Incus Backup UI

Dark-mode control plane for Incus VM backups using ZFS block devices, Restic, and S3-compatible storage.

Backups include the instance disk or dataset plus Incus metadata captured with incus config show, incus config show --expanded, incus info, and snapshot listing. VM disks are stored as .raw; containers are stored as ZFS send streams (.zfs).

Layout

• management/: Central Express API with cookie login, SQLite storage, node registry, central schedules, and proxy calls to node agents.
• agent/: Node agent API that runs on each Incus host, validates Incus VMs, runs host commands with spawn, persists recent jobs, and enforces one active backup/restore per VM.
• frontend/: React/Vite dashboard for management login, node management, health, VM status, snapshots, backup jobs, and explicit destructive restore confirmation.
• incus-backup-ui-plan.md: Product and implementation plan.

Node Agent

curl -fsSL https://forgejo.digital-droplets.de/philschlo/incus-backup-ui/raw/branch/main/deploy/install-agent.sh | sudo sh

The node agent must run on every Incus host with permission to access Incus, ZFS, /dev/zvol, Restic, and S3 credentials. In production this usually means running it as root or through a tightly scoped service account with the needed privileges.

Set API_TOKEN in agent/.env; the management server uses that token when calling the agent. The token is required and must be at least 32 characters long.

The agent persists recent jobs in SQLite through AGENT_DATABASE_PATH (default: ./agent.sqlite). If the agent restarts while a job is queued or running, that job is marked failed on startup so management can poll a final state and stale VM locks are not kept.
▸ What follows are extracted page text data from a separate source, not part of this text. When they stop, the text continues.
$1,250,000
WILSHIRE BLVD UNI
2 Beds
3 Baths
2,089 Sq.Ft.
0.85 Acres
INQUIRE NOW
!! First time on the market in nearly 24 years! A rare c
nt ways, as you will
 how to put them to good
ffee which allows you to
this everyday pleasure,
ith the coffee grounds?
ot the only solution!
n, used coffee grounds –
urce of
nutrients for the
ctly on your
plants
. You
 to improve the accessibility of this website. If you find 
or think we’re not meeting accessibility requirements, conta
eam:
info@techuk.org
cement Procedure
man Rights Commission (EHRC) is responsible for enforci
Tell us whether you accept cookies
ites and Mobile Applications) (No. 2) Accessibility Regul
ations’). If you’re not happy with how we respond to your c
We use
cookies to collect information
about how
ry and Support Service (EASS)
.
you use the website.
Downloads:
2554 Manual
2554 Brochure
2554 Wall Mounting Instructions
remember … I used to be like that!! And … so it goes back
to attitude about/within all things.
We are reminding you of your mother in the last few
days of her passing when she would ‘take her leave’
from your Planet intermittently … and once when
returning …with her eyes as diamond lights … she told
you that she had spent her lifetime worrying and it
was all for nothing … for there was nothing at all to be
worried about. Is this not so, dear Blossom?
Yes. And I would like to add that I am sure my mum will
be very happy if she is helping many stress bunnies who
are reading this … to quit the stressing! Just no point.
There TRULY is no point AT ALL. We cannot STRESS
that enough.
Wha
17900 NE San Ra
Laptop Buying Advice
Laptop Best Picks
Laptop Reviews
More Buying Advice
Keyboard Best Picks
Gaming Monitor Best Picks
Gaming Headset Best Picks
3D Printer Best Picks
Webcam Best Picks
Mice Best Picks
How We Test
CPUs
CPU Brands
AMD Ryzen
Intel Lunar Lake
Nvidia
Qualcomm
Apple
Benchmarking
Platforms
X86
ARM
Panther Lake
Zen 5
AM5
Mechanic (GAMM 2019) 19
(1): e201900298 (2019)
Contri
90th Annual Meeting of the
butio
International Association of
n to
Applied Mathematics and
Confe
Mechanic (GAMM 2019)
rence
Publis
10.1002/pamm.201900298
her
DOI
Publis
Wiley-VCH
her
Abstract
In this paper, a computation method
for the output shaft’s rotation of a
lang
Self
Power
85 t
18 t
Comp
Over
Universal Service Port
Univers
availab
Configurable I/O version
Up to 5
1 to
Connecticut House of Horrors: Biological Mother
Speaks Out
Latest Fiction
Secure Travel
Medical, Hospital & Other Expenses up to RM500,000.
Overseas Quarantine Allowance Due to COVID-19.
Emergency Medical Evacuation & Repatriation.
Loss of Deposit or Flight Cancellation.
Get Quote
The installer clones only the agent-related repository paths and installs incubator for updates and diagnostics:

sudo incubator update
sudo incubator status
sudo incubator logs
sudo incubator doctor

The agent can serve HTTPS directly for private networks:

HTTPS_ENABLED=true
TLS_CERT_FILE="/etc/incus-backup-agent/tls.crt"
TLS_KEY_FILE="/etc/incus-backup-agent/tls.key"

Required commands:

• incus
• zfs
• zpool
• restic
• udevadm
• dd

Management API

cd management
cp .env.example .env
npm install
npm run dev

The management API stores nodes, users, sessions, and central schedules in SQLite. Configure the first admin user through AUTH_USERNAME and AUTH_PASSWORD before the first start. Startup fails if the initial password is missing.

Agent URLs must use https:// by default. For local development only, set ALLOW_INSECURE_AGENT_HTTP=true in management/.env to permit http:// node URLs.

For internal/self-signed agent certificates, set AGENT_CA_FILE in management/.env to the CA certificate that signed the agent certificates.

The management API uses Node's built-in SQLite module and requires Node.js 22.5 or newer.

Reset an existing admin password without deleting the database:

cd management
npm run reset-password -- admin "new-password"

Frontend

cd frontend
npm install
npm run dev

Set VITE_API_URL if the management API is not available at http://localhost:3100/api.

Settings Page

The UI includes a Settings page for editing selected node-agent environment values through the management API. The management server forwards those requests to the selected node agent.

Changing most node-agent values applies to new API calls and jobs immediately. Changing a node-agent PORT requires restarting that agent process.

Safety Notes

Restore is intentionally guarded twice: the agent validates the snapshot against the VM, and the UI requires typing the VM name before sending the restore request. VM restores write the Restic dump to a staged ZFS volume first, then swap it into place with zfs rename; the previous volume is kept as a pre-restore rollback copy. Restore jobs are never retried automatically.

Deployment

See docs/deployment.md for systemd units, management/agent split, and production setup notes.